Just think of it, fellow Christian: what Solomon said is still true. There’s nothing new. The choice to sacrifice for someone else’s sake didn’t just arise in your heart: it has always been, and still is, on Jesus’ heart. And though we may not now physically assemble for worship or knock on doors for witness, we know at least one place where there’s need for ministry. If there is no other place we must consider in our prayers and ask for divine ingenuity to serve and support, it’s a hospital near or far from you where lives are on the line, where women and men of courage are fighting to save one more life. For Jesus’ sake (see Mat. 25:31-40), we must lend support, whether there or wherever else we can, as much as we can, for all whom we can, for as long as we can. It’s what Jesus would always have us do.
1 Sarah K. Yeomans, “Classical Corner: The Antonine Plague and the Spread of Christianity,” https://www.baslibrary.org/biblical-archaeology-review/43/2/18; accessed 3/20/2020.

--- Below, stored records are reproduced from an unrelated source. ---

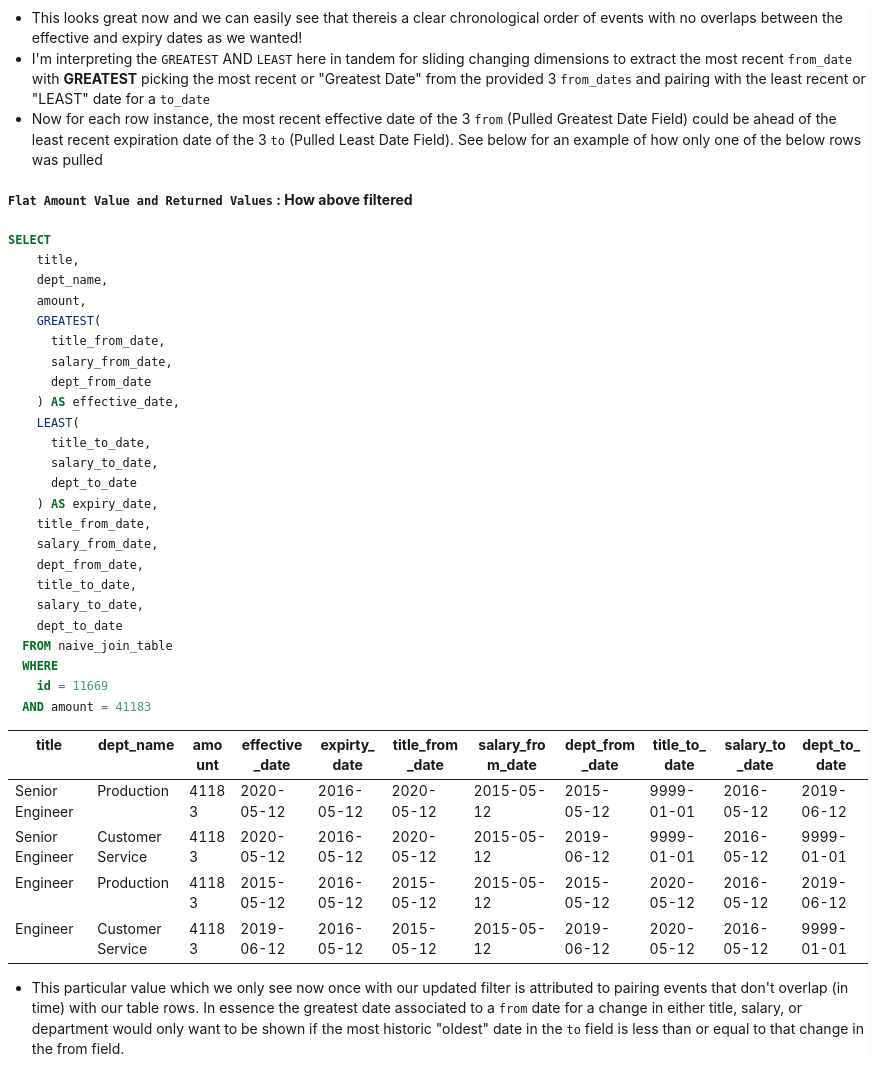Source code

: * This looks great now and we can easily see that thereis a clear chronological order of events with no overlaps between the effective and expiry dates as we wanted!
* I'm interpreting the `GREATEST` AND `LEAST` here in tandem for sliding changing dimensions to extract the most recent `from_date` with **GREATEST** picking the most recent or "Greatest Date" from the provided 3 `from_dates` and pairing with the least recent or "LEAST" date for a `to_date`
* Now for each row instance, the most recent effective date of the 3 `from` (Pulled Greatest Date Field) could be ahead of the least recent expiration date of the 3 `to` (Pulled Least Date Field). See below for an example of how only one of the below rows was pulled 

#### `Flat Amount Value and Returned Values` : How above filtered
```sql
SELECT
    title,
    dept_name,
    amount,
    GREATEST(
      title_from_date,
      salary_from_date,
      dept_from_date
    ) AS effective_date,
    LEAST(
      title_to_date,
      salary_to_date,
      dept_to_date
    ) AS expiry_date,
    title_from_date,
    salary_from_date,
    dept_from_date,
    title_to_date,
    salary_to_date,
    dept_to_date
  FROM naive_join_table
  WHERE
    id = 11669
  AND amount = 41183
```
|title|dept_name|amount|effective_date|expirty_date|title_from_date|salary_from_date|dept_from_date|title_to_date|salary_to_date|dept_to_date|
|---|----|-----|----|-----|-----|----|----|-----|----|----|
|Senior Engineer|Production|41183|2020-05-12|2016-05-12|2020-05-12|2015-05-12|2015-05-12|9999-01-01|2016-05-12|2019-06-12|
|Senior Engineer|Customer Service|41183|2020-05-12|2016-05-12|2020-05-12|2015-05-12|2019-06-12|9999-01-01|2016-05-12|9999-01-01|
|Engineer|Production|41183|2015-05-12|2016-05-12|2015-05-12|2015-05-12|2015-05-12|2020-05-12|2016-05-12|2019-06-12|
|Engineer|Customer Service|41183|2019-06-12|2016-05-12|2015-05-12|2015-05-12|2019-06-12|2020-05-12|2016-05-12|9999-01-01|

* This particular value which we only see now once with our updated filter is attributed to pairing events that don't overlap (in time) with our table rows. In essence the greatest date associated to a `from` date for a change in either title, salary, or department would only want to be shown if the most historic "oldest" date in the `to` field is less than or equal to that change in the from field. 
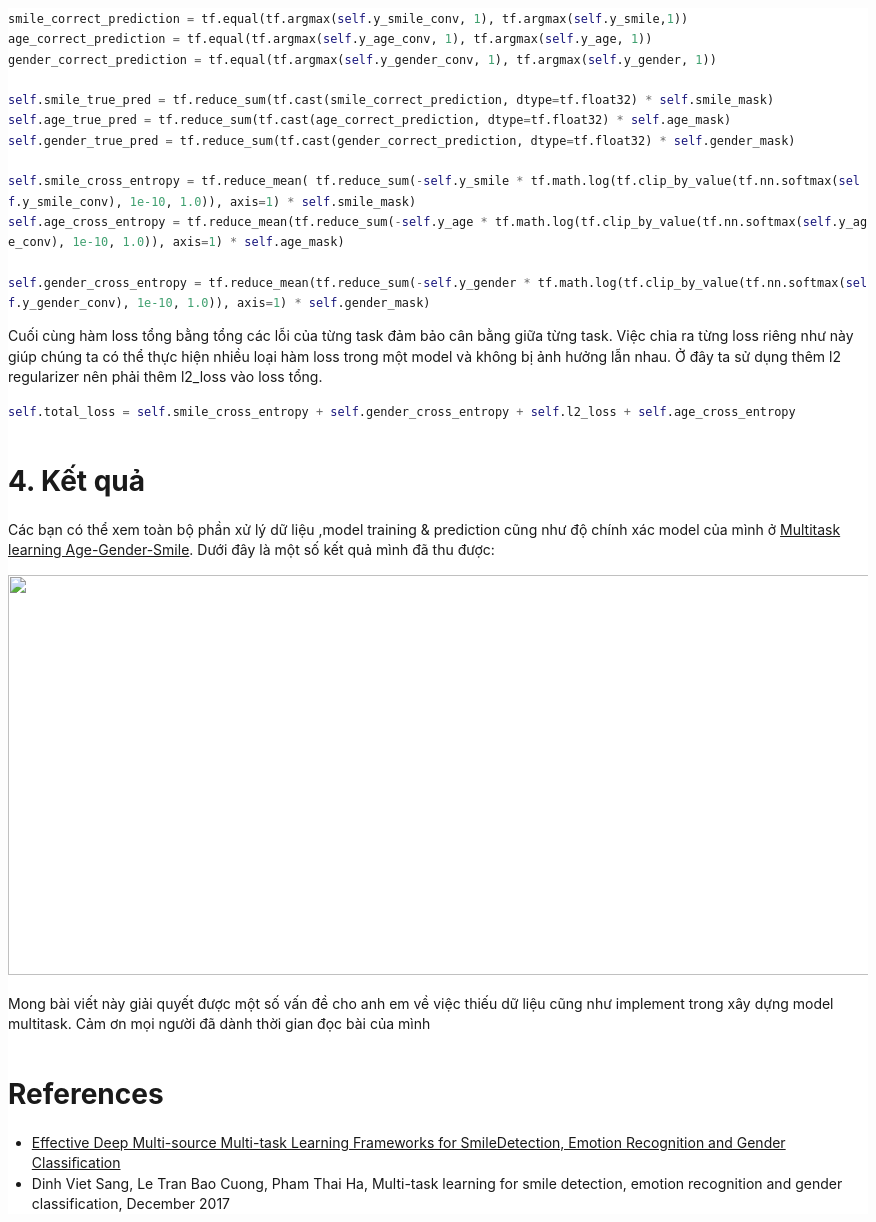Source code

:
 ```python
smile_correct_prediction = tf.equal(tf.argmax(self.y_smile_conv, 1), tf.argmax(self.y_smile,1))
age_correct_prediction = tf.equal(tf.argmax(self.y_age_conv, 1), tf.argmax(self.y_age, 1))
gender_correct_prediction = tf.equal(tf.argmax(self.y_gender_conv, 1), tf.argmax(self.y_gender, 1))

self.smile_true_pred = tf.reduce_sum(tf.cast(smile_correct_prediction, dtype=tf.float32) * self.smile_mask)
self.age_true_pred = tf.reduce_sum(tf.cast(age_correct_prediction, dtype=tf.float32) * self.age_mask)
self.gender_true_pred = tf.reduce_sum(tf.cast(gender_correct_prediction, dtype=tf.float32) * self.gender_mask)

self.smile_cross_entropy = tf.reduce_mean( tf.reduce_sum(-self.y_smile * tf.math.log(tf.clip_by_value(tf.nn.softmax(self.y_smile_conv), 1e-10, 1.0)), axis=1) * self.smile_mask)
self.age_cross_entropy = tf.reduce_mean(tf.reduce_sum(-self.y_age * tf.math.log(tf.clip_by_value(tf.nn.softmax(self.y_age_conv), 1e-10, 1.0)), axis=1) * self.age_mask)

self.gender_cross_entropy = tf.reduce_mean(tf.reduce_sum(-self.y_gender * tf.math.log(tf.clip_by_value(tf.nn.softmax(self.y_gender_conv), 1e-10, 1.0)), axis=1) * self.gender_mask)
 ```
 Cuối cùng hàm loss tổng bằng tổng các lỗi của từng task đảm bảo cân bằng giữa từng task. Việc chia ra từng loss riêng như này giúp chúng ta có thể thực hiện nhiều loại hàm loss trong một model và không bị ảnh hưởng lẫn nhau. Ở đây ta sử dụng thêm l2 regularizer nên phải thêm l2_loss vào loss tổng.
 
``` python
self.total_loss = self.smile_cross_entropy + self.gender_cross_entropy + self.l2_loss + self.age_cross_entropy
```

# 4. Kết quả
Các bạn có thể xem toàn bộ phần xử lý dữ liệu ,model training & prediction cũng như độ chính xác model của mình ở [Multitask learning Age-Gender-Smile](https://github.com/buiquangmanhhp1999/Age-Gender-Smile-Multitask-Learning). Dưới đây là một số kết quả mình đã thu được:
<p align="center">
<img  width="1400" height="400" src="https://user-images.githubusercontent.com/48142689/76433597-1e968e80-63e7-11ea-8104-79194c32a411.jpg">
</p>

Mong bài viết này giải quyết được một số vấn đề cho anh em về việc thiếu dữ liệu cũng như implement trong xây dựng model multitask. Cảm ơn mọi người đã dành thời gian đọc bài của mình

# References
* [Effective Deep Multi-source Multi-task Learning Frameworks for SmileDetection, Emotion Recognition and Gender Classiﬁcation](https://www.researchgate.net/publication/328586470_Effective_Deep_Multi-source_Multi-task_Learning_Frameworks_for_Smile_Detection_Emotion_Recognition_and_Gender_Classification?fbclid=IwAR0Mw11DfcFSOfpqFLp4rcHuVG06TC7KG6C9mrOHXktH_8slFvSCsBMtlMk)
* Dinh Viet Sang, Le Tran Bao Cuong, Pham Thai Ha, Multi-task learning for smile detection, emotion recognition and gender classification, December 2017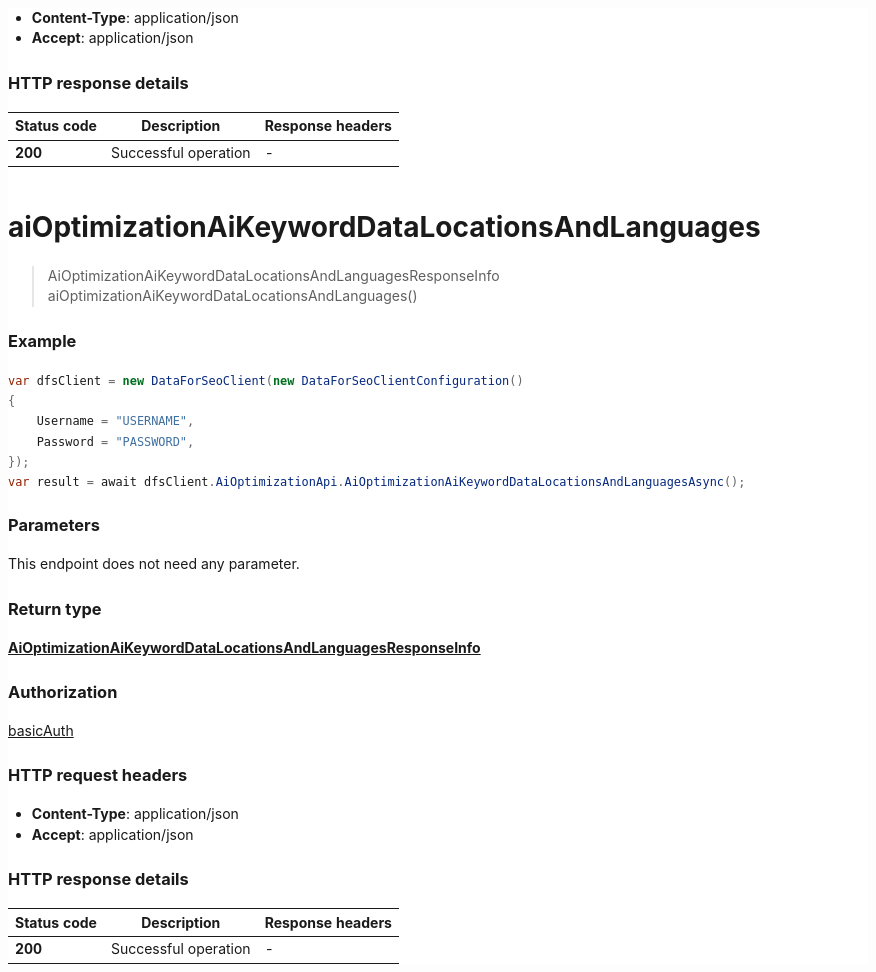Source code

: - **Content-Type**: application/json
- **Accept**: application/json

### HTTP response details
| Status code | Description | Response headers |
|-------------|-------------|------------------|
| **200** | Successful operation |  -  |

<a id="aiOptimizationAiKeywordDataLocationsAndLanguages"></a>
# **aiOptimizationAiKeywordDataLocationsAndLanguages**
> AiOptimizationAiKeywordDataLocationsAndLanguagesResponseInfo aiOptimizationAiKeywordDataLocationsAndLanguages()


### Example
```csharp
var dfsClient = new DataForSeoClient(new DataForSeoClientConfiguration()
{
    Username = "USERNAME",
    Password = "PASSWORD",
});
var result = await dfsClient.AiOptimizationApi.AiOptimizationAiKeywordDataLocationsAndLanguagesAsync();
```

### Parameters


    
This endpoint does not need any parameter.
    


### Return type

[**AiOptimizationAiKeywordDataLocationsAndLanguagesResponseInfo**](AiOptimizationAiKeywordDataLocationsAndLanguagesResponseInfo.md)

### Authorization

[basicAuth](../README.md#basicAuth)

### HTTP request headers

- **Content-Type**: application/json
- **Accept**: application/json

### HTTP response details
| Status code | Description | Response headers |
|-------------|-------------|------------------|
| **200** | Successful operation |  -  |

2 Yeomans, ibid., quoting R. S. Bagnall, “Oxy. 4527 and the Antonine Plague in Egypt: Death or Flight?” Journal of Roman Archaeology 13 (2000), pp. 288–292.
3 Ibid.
4 Candida Moss, “How an apocalyptic plague helped spread Christianity,” CNN Special, June 23, 2014: https://religion.blogs.cnn.com/2014/06/23/how-an-apocalyptic-plague-helped-christianity/; accessed 3/20/2020.
5 Eric Metaxas, “Running Toward the Plague: Christians and Ebola”: https://www.christianpost.com/news/running-toward-the-plague-christians-and-ebola.html; accessed 3/20/2020.
6 Ibid.
7 Moss, ibid.
8 Metaxas, ibid.
9 Richard Land, “Ask Dr. Land: How should Christian respond to the Coronavirus Pandemic?”: https://www.christianpost.com/news/ask-dr-land-how-should-christians-respond-to-the-coronavirus-pandemic.html; accessed 3/20/2020.
10 Ellen G. White, Confrontation (Washington, D. C.: Review & Herald Pub. Assn., 1971), p. 48.